* Task instructions: I would like the lines below, from the one with "coffee cup: present" through the one with "wall art: present [466,131,534,205]", copied exactly and without any pictures.

* Entries shown:

______

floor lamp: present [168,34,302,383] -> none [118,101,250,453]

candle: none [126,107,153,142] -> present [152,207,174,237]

______

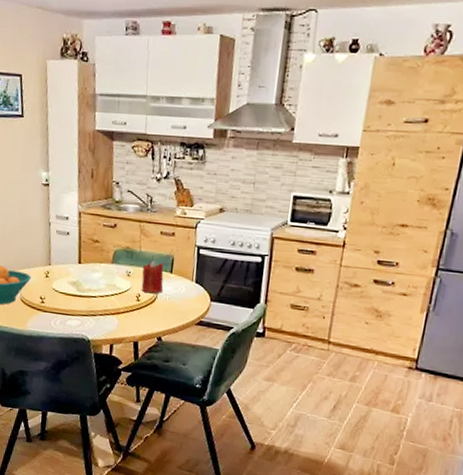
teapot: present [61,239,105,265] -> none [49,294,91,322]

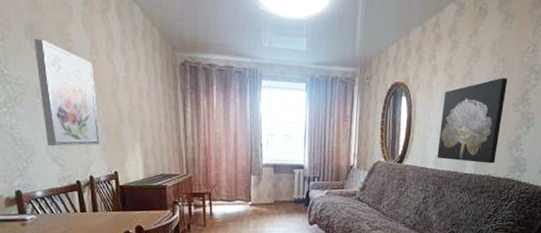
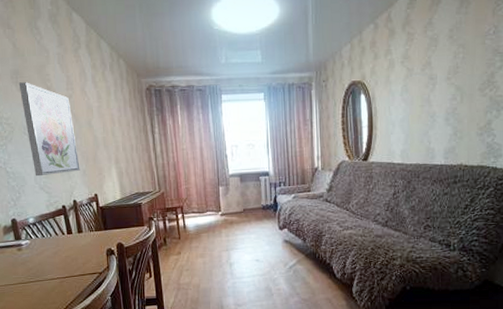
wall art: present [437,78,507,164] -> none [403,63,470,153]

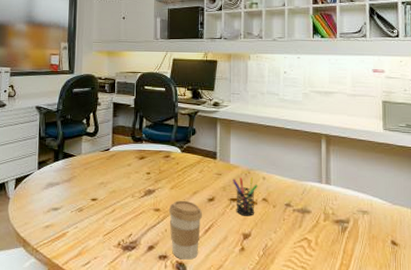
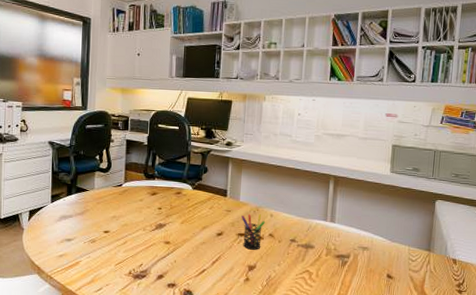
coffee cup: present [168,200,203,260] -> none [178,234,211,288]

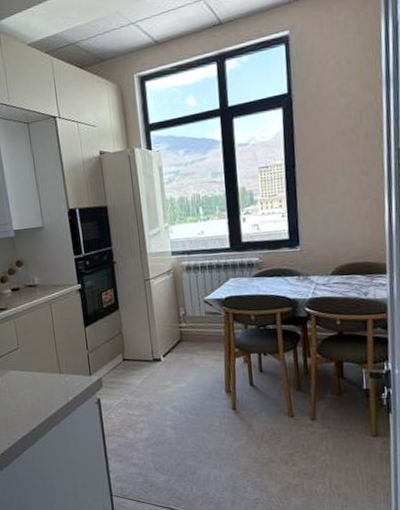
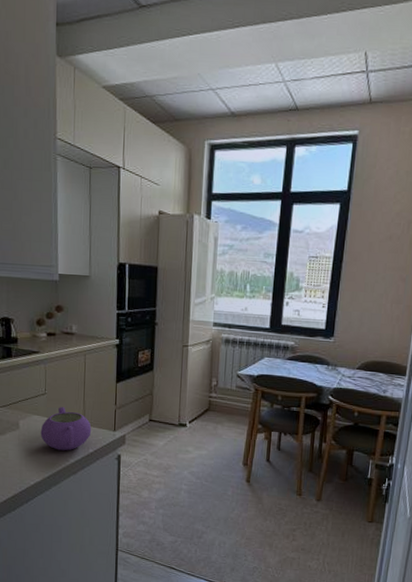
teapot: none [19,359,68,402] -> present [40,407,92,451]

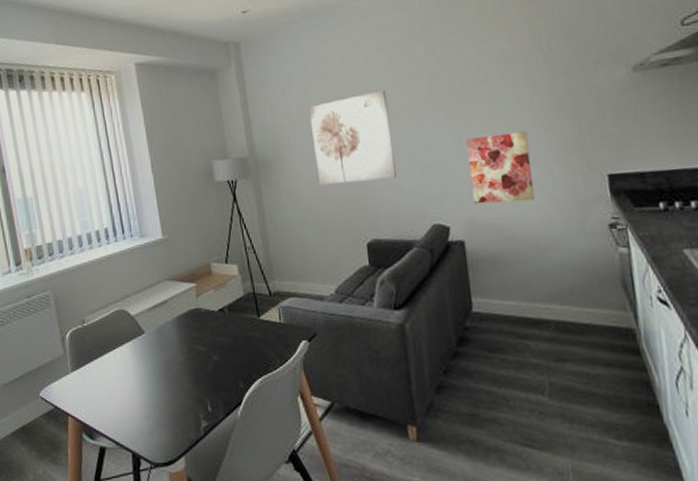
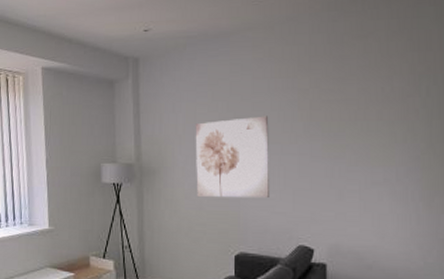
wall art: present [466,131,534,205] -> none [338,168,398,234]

______

* Task response:
coffee cup: present [168,200,203,260] -> none [178,234,211,288]

teapot: none [19,359,68,402] -> present [40,407,92,451]

wall art: present [466,131,534,205] -> none [338,168,398,234]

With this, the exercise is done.